Robert Jacob Gordon (1743-1795): een Nederlander ontdekt Zuid-Afrika

picture Robert Jacob GordonIn vergelijking met het aantal Britten en Fransen dat in de 18e eeuw naar Afrika trok om daar de op de kaart nog witte gebieden te gaan invullen, hebben Nederlanders slechts een kleine rol gespeeld bij het ontdekken van dit continent. Toch ontbreekt het in de lange lijst van 18e-eeuwse ontdekkingsreizigers niet helemaal aan Nederlandse namen. Eén van hen was Robert Jacob Gordon, een Nederlander met Schotse wortels, die, als officier van de Verenigde Oost-Indische Compagnie (VOC), in de tweede helft van de 18e eeuw rondreisde in de binnenlanden van Zuid-Afrika.

Gordon’s ontdekkingsreizen in dit land zijn onlangs aan de vergetelheid onttrokken door het door de historicus Luc Panhuysen geschreven boek Een Nederlander in de Wildernis: de ontdekkingsreizen van Robert Jacob Gordon (1743-1795) in Zuid-Afrika (2010).

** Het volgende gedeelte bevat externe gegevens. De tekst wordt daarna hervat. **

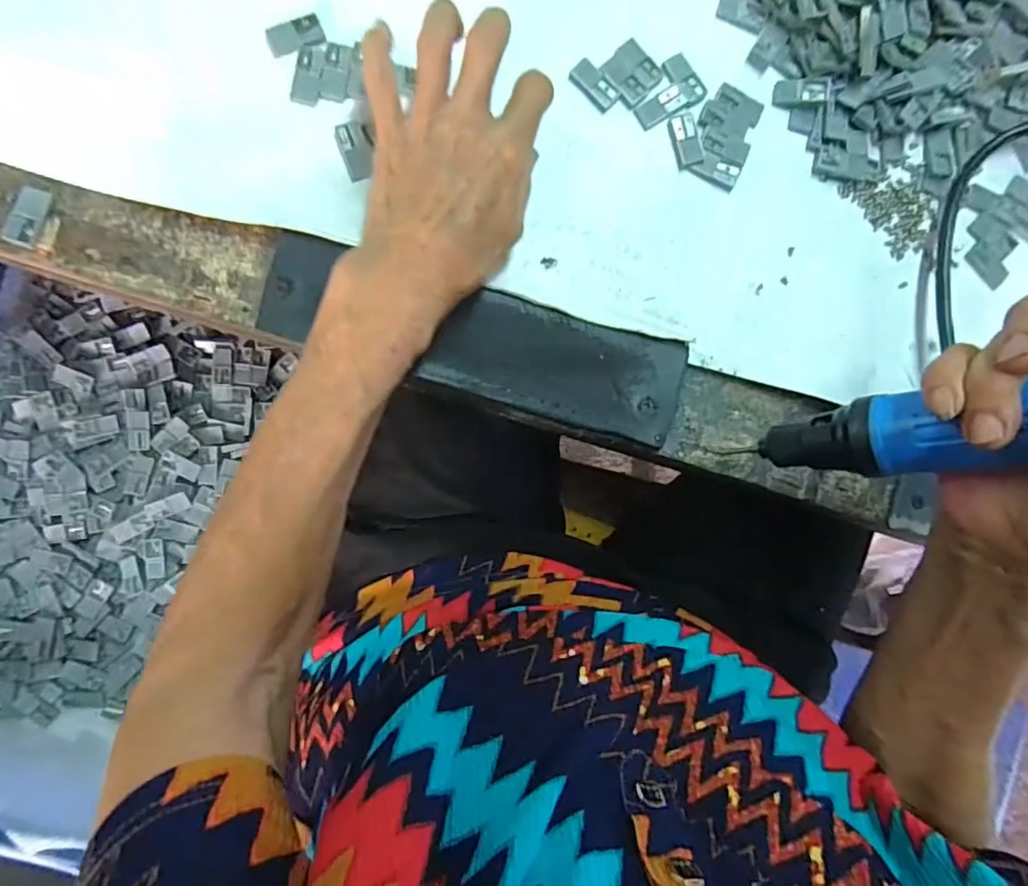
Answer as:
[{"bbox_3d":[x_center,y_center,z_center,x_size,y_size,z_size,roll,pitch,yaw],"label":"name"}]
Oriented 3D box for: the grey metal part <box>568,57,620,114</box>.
[{"bbox_3d":[0.044,-0.196,0.319,0.028,0.004,0.017,45,82,-3],"label":"grey metal part"}]

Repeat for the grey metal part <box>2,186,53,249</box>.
[{"bbox_3d":[-0.232,-0.108,0.278,0.014,0.004,0.028,17,84,-6],"label":"grey metal part"}]

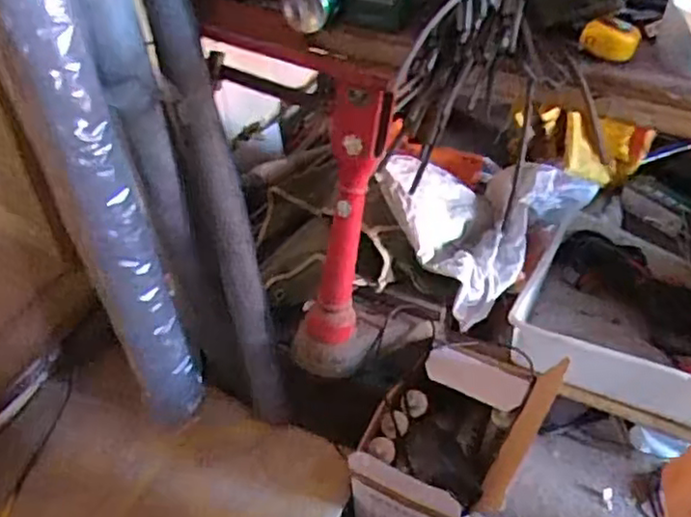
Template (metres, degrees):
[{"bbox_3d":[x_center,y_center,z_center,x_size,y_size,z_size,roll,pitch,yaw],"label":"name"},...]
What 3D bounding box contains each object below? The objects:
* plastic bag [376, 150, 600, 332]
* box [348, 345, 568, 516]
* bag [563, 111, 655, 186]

We leren Gordon in dit boek kennen als een man die gewoon is niet alleen notities te maken die voor zijn werkgever, de VOC, van belang zijn, maar ook gegevens en beschrijvingen vast te leggen die iets van de betovering van het land weergeven. Hij is bedreven in de omgang met vreemde volken en naast VOC officier is hij ook botanicus, zoöloog, cartograaf en antropoloog. Aan al deze aspecten geeft Panhuysen aandacht in zijn boek, niet alleen via de tekst, die rijk is aan vele anekdotes, maar ook middels de illustraties, die deels zijn ontleend aan de ‘Atlas Gordon’. Dit is een verzameling journaals, kaarten, tekeningen en schilderijen, die zich momenteel in de collectie van het Rijksmuseum in Amsterdam bevindt. Over de ‘Atlas Gordon’ is in 1981 een artikel verschenen in Het Bulletin van het Rijksmuseum.

Panhuysen begint zijn verhaal met een anekdote over de naamgeving van de Oranjerivier, waarvan Robert Jacob Gordon de doopvader was:

‘17 augustus 1779 – drie Europeanen met ingevallen wangen en zonverbrande gezichten staan in een schuit, in hun rechterhand houden ze een tinnen mok. De langste van het gezelschap, een kaarsrechte man in een groene officiersjas die zojuist de Hollandse driekleur heeft gehesen, brengt zijn mok omhoog. Boven hen hangt een wolkenloze hemel, om hen heen overal flamingo’s, pelikanen en andere watervogels. De stroming wiegt hun vaartuig zachtjes heen en weer, een paar honderd meter verderop vloeit de rivier in zee. De Europeanen bevinden zich op een van de grootste rivieren van Zuidelijk Afrika en houden haar officieel ten doop. De man in de groene jas prevelt enkele plichtplegingen, dan gaan ook de andere mokken omhoog, botsen tegen elkaar. Met stemverheffing brengt hij een toost uit op Zijne Hoogheid, de Prins van Oranje, en hup, daar vloeit de inhoud hun droge kelen binnen. Daarop schoudert hij een dubbelloops geweer en vuurt tweemaal in de lucht. Sindsdien draagt de rivier de naam ‘Oranjerivier’.

Verdere achtergrondinformatie over zijn boek geeft Luc Panhuysen zelf in een interview, gehouden op 7 november 2010.

Al zijn er, zoals gezegd, niet veel Nederlanders op ontdekkingsreis in Afrika geweest, ze waren er wel degelijk. Zo heeft E.C. Godée Molsbergen (1916/1932/1976) de reizen van Nederlanders in de periode 1652-1805 in Zuid-Afrika beschreven; publiceerde Willem Bosman in 1704 zijn ‘Nauwkeurige beschrijving’ van een deel van de kust van West-Afrika; en hebben Wendy James … [et al.] (1996) en Henk Imanse (2002) aandacht besteed aan de 19e-eeuwse expedities van Juan (Joannes) Maria Schuver in noordoost Afrika en Kongo. Het boek van Wendy James … [et al.] bevat de reisverslagen van Schuver in het Engels.

Wie meer wil weten over ontdekkingsreizen in Zuid-Afrika in het algemeen: onder anderen Peter Becker (1987) en Siegfried Huigen (2007) hebben hierover geschreven.